> DATA FOR PROCESSING
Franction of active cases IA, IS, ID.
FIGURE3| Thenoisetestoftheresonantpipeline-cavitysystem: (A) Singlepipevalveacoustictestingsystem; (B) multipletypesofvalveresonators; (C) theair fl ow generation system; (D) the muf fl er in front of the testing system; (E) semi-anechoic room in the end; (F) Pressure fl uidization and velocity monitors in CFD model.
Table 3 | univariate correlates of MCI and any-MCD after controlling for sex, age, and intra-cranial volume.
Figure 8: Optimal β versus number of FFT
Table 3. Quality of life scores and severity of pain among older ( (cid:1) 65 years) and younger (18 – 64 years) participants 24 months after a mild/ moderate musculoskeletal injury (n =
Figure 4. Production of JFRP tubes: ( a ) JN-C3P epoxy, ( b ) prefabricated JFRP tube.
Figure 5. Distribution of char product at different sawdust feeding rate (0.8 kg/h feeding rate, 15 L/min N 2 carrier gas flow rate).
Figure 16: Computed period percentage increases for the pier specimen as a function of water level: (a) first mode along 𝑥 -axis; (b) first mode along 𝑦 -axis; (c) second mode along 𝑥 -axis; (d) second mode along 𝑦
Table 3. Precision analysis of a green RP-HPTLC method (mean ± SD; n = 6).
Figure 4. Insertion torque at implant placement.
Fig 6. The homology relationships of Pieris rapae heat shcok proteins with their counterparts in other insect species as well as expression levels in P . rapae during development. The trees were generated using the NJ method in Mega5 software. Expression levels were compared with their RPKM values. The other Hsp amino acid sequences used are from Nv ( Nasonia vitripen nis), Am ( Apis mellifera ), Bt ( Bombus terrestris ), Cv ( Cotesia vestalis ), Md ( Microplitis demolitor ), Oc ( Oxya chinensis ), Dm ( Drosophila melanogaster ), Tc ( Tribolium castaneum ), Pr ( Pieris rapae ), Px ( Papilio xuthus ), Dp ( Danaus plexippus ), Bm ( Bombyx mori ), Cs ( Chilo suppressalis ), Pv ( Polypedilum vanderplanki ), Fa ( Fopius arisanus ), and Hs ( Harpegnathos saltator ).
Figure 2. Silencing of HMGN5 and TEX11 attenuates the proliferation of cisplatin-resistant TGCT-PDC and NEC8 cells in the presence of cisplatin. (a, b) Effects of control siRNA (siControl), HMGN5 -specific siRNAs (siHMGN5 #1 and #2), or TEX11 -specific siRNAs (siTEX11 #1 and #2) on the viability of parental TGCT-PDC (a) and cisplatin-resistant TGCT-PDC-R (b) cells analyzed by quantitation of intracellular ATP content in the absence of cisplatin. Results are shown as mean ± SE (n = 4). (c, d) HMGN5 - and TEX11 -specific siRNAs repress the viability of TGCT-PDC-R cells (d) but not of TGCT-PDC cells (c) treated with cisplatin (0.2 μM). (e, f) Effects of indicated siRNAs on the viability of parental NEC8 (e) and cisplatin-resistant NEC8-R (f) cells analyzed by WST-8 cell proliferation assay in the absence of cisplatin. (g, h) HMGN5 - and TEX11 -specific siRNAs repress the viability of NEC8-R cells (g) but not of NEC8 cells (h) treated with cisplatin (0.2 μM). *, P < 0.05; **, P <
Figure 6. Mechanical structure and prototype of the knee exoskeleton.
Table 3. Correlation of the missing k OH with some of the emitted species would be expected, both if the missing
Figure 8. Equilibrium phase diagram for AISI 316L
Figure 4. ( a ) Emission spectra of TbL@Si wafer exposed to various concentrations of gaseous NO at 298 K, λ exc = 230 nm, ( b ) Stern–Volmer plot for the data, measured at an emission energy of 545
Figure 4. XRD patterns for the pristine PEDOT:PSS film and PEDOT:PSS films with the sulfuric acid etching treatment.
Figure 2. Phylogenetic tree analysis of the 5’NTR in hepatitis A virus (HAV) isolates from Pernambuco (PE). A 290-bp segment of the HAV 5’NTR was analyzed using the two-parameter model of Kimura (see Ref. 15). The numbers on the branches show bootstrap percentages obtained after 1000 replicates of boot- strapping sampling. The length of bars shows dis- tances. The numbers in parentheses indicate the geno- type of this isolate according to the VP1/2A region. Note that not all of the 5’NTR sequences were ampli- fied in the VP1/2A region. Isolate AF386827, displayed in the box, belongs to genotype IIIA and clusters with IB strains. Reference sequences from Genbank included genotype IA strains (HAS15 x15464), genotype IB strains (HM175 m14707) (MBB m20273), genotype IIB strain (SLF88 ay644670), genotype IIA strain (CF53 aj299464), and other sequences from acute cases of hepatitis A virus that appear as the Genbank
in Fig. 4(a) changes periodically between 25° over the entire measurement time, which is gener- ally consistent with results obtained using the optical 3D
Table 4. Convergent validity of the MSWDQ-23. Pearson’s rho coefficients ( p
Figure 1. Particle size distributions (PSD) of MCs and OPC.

> ACTIVITY
Please return the entire listing, unchanged.

> ANSWER SPACE
Franction of active cases IA, IS, ID.
FIGURE3| Thenoisetestoftheresonantpipeline-cavitysystem: (A) Singlepipevalveacoustictestingsystem; (B) multipletypesofvalveresonators; (C) theair fl ow generation system; (D) the muf fl er in front of the testing system; (E) semi-anechoic room in the end; (F) Pressure fl uidization and velocity monitors in CFD model.
Table 3 | univariate correlates of MCI and any-MCD after controlling for sex, age, and intra-cranial volume.
Figure 8: Optimal β versus number of FFT
Table 3. Quality of life scores and severity of pain among older ( (cid:1) 65 years) and younger (18 – 64 years) participants 24 months after a mild/ moderate musculoskeletal injury (n =
Figure 4. Production of JFRP tubes: ( a ) JN-C3P epoxy, ( b ) prefabricated JFRP tube.
Figure 5. Distribution of char product at different sawdust feeding rate (0.8 kg/h feeding rate, 15 L/min N 2 carrier gas flow rate).
Figure 16: Computed period percentage increases for the pier specimen as a function of water level: (a) first mode along 𝑥 -axis; (b) first mode along 𝑦 -axis; (c) second mode along 𝑥 -axis; (d) second mode along 𝑦
Table 3. Precision analysis of a green RP-HPTLC method (mean ± SD; n = 6).
Figure 4. Insertion torque at implant placement.
Fig 6. The homology relationships of Pieris rapae heat shcok proteins with their counterparts in other insect species as well as expression levels in P . rapae during development. The trees were generated using the NJ method in Mega5 software. Expression levels were compared with their RPKM values. The other Hsp amino acid sequences used are from Nv ( Nasonia vitripen nis), Am ( Apis mellifera ), Bt ( Bombus terrestris ), Cv ( Cotesia vestalis ), Md ( Microplitis demolitor ), Oc ( Oxya chinensis ), Dm ( Drosophila melanogaster ), Tc ( Tribolium castaneum ), Pr ( Pieris rapae ), Px ( Papilio xuthus ), Dp ( Danaus plexippus ), Bm ( Bombyx mori ), Cs ( Chilo suppressalis ), Pv ( Polypedilum vanderplanki ), Fa ( Fopius arisanus ), and Hs ( Harpegnathos saltator ).
Figure 2. Silencing of HMGN5 and TEX11 attenuates the proliferation of cisplatin-resistant TGCT-PDC and NEC8 cells in the presence of cisplatin. (a, b) Effects of control siRNA (siControl), HMGN5 -specific siRNAs (siHMGN5 #1 and #2), or TEX11 -specific siRNAs (siTEX11 #1 and #2) on the viability of parental TGCT-PDC (a) and cisplatin-resistant TGCT-PDC-R (b) cells analyzed by quantitation of intracellular ATP content in the absence of cisplatin. Results are shown as mean ± SE (n = 4). (c, d) HMGN5 - and TEX11 -specific siRNAs repress the viability of TGCT-PDC-R cells (d) but not of TGCT-PDC cells (c) treated with cisplatin (0.2 μM). (e, f) Effects of indicated siRNAs on the viability of parental NEC8 (e) and cisplatin-resistant NEC8-R (f) cells analyzed by WST-8 cell proliferation assay in the absence of cisplatin. (g, h) HMGN5 - and TEX11 -specific siRNAs repress the viability of NEC8-R cells (g) but not of NEC8 cells (h) treated with cisplatin (0.2 μM). *, P < 0.05; **, P <
Figure 6. Mechanical structure and prototype of the knee exoskeleton.
Table 3. Correlation of the missing k OH with some of the emitted species would be expected, both if the missing
Figure 8. Equilibrium phase diagram for AISI 316L
Figure 4. ( a ) Emission spectra of TbL@Si wafer exposed to various concentrations of gaseous NO at 298 K, λ exc = 230 nm, ( b ) Stern–Volmer plot for the data, measured at an emission energy of 545
Figure 4. XRD patterns for the pristine PEDOT:PSS film and PEDOT:PSS films with the sulfuric acid etching treatment.
Figure 2. Phylogenetic tree analysis of the 5’NTR in hepatitis A virus (HAV) isolates from Pernambuco (PE). A 290-bp segment of the HAV 5’NTR was analyzed using the two-parameter model of Kimura (see Ref. 15). The numbers on the branches show bootstrap percentages obtained after 1000 replicates of boot- strapping sampling. The length of bars shows dis- tances. The numbers in parentheses indicate the geno- type of this isolate according to the VP1/2A region. Note that not all of the 5’NTR sequences were ampli- fied in the VP1/2A region. Isolate AF386827, displayed in the box, belongs to genotype IIIA and clusters with IB strains. Reference sequences from Genbank included genotype IA strains (HAS15 x15464), genotype IB strains (HM175 m14707) (MBB m20273), genotype IIB strain (SLF88 ay644670), genotype IIA strain (CF53 aj299464), and other sequences from acute cases of hepatitis A virus that appear as the Genbank
in Fig. 4(a) changes periodically between 25° over the entire measurement time, which is gener- ally consistent with results obtained using the optical 3D
Table 4. Convergent validity of the MSWDQ-23. Pearson’s rho coefficients ( p
Figure 1. Particle size distributions (PSD) of MCs and OPC.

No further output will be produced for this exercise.